Op 16 augustus 2012 vond bij Huizinge, gemeente Loppersum, een aardbeving plaats met een kracht van 3,6 op de schaal van Richter. Drie eigenaren van woningen in het aardbevingsgebied maakten bezwaar tegen hun woz-beschikkingen voor 2013. Twee van die woningen hebben schade geleden door de aardbeving. In een van beide gevallen is die schade door de NAM vergoed.
De waarde in de woz-beschikkingen was vastgesteld naar de toestand op de waardepeildatum 1 januari 2012. Volgens de belanghebbenden moet de gemeente bij die waardebepaling rekening houden met de gevolgen van de aardbeving die op 16 augustus van dat jaar heeft plaatsgevonden.
Volgens de Wet waardering onroerende zaken moet rekening worden gehouden met de staat van de onroerende zaak op de waardepeildatum, tenzij die toestand wijzigt als gevolg van, onder meer, vernietiging. Hetzelfde geldt als de onroerende zaak een verandering in waarde ondergaat als gevolg van een andere, specifiek voor de onroerende zaak geldende, bijzondere omstandigheid. In die gevallen geldt de waarde naar de toestand bij het begin van het volgende jaar, in dit geval 1 januari 2013.
Oordeel van de rechtbank
De rechtbank Noord-Nederland heeft geoordeeld dat geen sprake was van een dergelijke bijzondere omstandigheid, en dat de waarde moet worden vastgesteld naar de toestand op 1 januari 2012, maar dat wel rekening moet worden gehouden met de op die datum bestaande bodemgesteldheid en de daaruit voortvloeiende waardebeïnvloedende factoren. De rechtbank kende een afwaardering toe van 10 percent, die als richtlijn kan dienen voor de in het aardbevingsgebied liggende woningen. Ook oordeelde de rechtbank dat fysieke schade niet tot een lagere waarde leidt in gevallen waarin de schade door de NAM wordt vergoed.
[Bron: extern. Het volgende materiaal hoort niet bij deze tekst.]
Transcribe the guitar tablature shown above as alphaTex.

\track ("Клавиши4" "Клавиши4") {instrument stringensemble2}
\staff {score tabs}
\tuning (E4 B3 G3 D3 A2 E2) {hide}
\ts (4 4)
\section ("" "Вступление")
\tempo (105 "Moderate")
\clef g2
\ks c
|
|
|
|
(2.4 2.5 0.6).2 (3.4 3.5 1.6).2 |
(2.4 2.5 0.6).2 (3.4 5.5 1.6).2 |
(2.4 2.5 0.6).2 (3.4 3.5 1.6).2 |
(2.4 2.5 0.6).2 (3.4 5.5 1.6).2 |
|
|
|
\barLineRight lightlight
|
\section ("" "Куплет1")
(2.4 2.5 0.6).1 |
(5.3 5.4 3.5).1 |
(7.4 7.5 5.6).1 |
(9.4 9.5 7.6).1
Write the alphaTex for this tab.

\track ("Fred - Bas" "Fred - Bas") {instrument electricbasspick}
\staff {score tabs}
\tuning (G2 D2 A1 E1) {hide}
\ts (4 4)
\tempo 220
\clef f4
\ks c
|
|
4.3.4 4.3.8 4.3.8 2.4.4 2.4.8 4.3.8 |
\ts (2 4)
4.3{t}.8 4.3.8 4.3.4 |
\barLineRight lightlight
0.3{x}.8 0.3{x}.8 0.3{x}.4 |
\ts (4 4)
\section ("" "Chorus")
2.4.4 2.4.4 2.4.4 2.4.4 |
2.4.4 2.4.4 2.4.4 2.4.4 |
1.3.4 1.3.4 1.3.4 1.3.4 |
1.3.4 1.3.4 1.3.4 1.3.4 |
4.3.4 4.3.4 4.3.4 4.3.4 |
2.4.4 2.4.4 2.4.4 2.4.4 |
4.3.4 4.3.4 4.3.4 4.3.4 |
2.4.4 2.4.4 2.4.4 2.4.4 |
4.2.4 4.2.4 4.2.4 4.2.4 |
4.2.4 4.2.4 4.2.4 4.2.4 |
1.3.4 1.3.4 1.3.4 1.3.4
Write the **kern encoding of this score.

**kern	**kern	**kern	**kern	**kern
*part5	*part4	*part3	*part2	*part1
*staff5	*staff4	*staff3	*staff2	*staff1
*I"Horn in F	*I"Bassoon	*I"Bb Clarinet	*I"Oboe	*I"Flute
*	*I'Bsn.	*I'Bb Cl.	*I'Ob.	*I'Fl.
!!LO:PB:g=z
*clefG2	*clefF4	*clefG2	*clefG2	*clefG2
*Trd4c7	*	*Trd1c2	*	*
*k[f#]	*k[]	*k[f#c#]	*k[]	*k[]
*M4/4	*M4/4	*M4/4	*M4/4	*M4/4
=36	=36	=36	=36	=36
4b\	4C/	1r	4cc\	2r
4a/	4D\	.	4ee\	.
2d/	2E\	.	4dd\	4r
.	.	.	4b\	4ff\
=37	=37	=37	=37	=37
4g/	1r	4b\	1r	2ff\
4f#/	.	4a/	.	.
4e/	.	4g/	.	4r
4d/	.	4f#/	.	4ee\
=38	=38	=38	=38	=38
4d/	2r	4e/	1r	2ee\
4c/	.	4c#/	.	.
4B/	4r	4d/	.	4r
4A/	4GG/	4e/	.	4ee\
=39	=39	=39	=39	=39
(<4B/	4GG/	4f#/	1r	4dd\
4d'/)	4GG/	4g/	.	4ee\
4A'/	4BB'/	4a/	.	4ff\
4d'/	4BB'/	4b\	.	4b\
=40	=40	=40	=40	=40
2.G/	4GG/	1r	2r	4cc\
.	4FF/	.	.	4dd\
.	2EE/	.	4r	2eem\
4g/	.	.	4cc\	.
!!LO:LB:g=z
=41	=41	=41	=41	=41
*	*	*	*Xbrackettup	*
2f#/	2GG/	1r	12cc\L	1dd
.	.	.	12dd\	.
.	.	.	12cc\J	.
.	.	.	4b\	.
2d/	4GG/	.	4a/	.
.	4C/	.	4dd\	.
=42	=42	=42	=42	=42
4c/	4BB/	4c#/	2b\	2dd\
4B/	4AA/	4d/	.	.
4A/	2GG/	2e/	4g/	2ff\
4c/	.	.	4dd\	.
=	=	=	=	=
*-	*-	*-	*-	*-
In alle zaken gingen zowel belanghebbende als de heffingsambtenaar in hoger beroep.
Waardevermindering door aardbeving
Het gerechtshof komt tot een ander oordeel dan de rechtbank. Voor de woningen die schade hebben opgelopen, is sprake van gedeeltelijke vernietiging. De staat van de woningen is dus gewijzigd, en daarom moet rekening worden gehouden met een waardevermindering door de aardbeving. Die waardevermindering bestaat uit de schade, door het hof geschat op € 10.000, een imagoschade van 5 percent, en een rompslompschade van € 2.500. Voor de waardevermindering maakt het niet uit of de schade aan de eigenaar is vergoed of nog zal worden vergoed. Voor de woning die geen schade heeft opgelopen, houdt het hof geen rekening met de gevolgen van de aardbeving, omdat de staat van de woning niet is gewijzigd. Ook acht het hof geen andere, specifiek voor de woning geldende, bijzondere omstandigheid aanwezig die tot een waardevermindering zou moeten leiden.